WHAT IS ASKED: Please count the lines in the records below that contain the string "lung", with case mattering, and reply with the number alone.

INFORMATION GIVEN:
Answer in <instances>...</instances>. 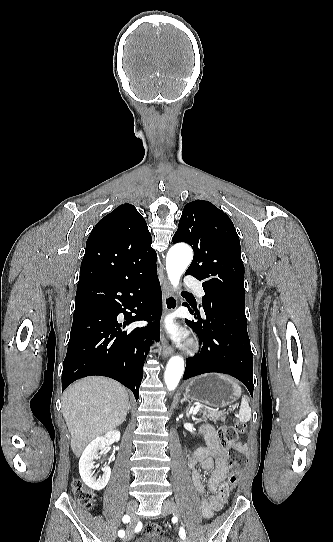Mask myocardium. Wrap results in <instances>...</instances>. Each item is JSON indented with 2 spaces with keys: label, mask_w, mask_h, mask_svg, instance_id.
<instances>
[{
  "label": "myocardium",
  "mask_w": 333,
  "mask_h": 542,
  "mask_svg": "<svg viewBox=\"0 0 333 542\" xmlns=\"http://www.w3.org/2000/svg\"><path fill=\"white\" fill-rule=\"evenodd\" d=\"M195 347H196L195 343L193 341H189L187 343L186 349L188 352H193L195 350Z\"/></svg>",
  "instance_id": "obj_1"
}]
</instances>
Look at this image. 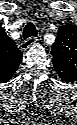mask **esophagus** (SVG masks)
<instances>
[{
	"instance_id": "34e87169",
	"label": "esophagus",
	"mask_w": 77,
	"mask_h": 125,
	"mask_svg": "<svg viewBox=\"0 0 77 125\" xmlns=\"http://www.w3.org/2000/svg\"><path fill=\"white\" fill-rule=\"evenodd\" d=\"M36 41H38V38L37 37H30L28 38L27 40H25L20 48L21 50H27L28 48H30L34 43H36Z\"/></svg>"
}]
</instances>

...

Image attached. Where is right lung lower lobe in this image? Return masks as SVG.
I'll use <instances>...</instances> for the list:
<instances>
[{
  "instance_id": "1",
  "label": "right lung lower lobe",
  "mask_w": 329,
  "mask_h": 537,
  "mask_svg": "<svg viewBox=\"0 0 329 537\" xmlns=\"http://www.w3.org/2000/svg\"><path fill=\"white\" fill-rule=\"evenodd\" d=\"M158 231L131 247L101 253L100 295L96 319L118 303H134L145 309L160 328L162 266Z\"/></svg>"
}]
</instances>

* * *

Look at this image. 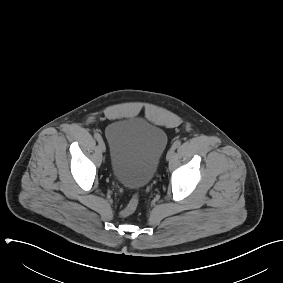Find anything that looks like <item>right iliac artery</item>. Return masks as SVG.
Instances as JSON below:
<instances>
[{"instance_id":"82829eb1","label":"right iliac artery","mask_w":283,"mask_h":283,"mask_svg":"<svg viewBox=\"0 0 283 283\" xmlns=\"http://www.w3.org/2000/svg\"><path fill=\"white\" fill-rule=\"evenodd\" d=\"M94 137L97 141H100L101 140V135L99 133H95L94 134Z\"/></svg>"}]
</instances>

EXPECTED ANSWER: 2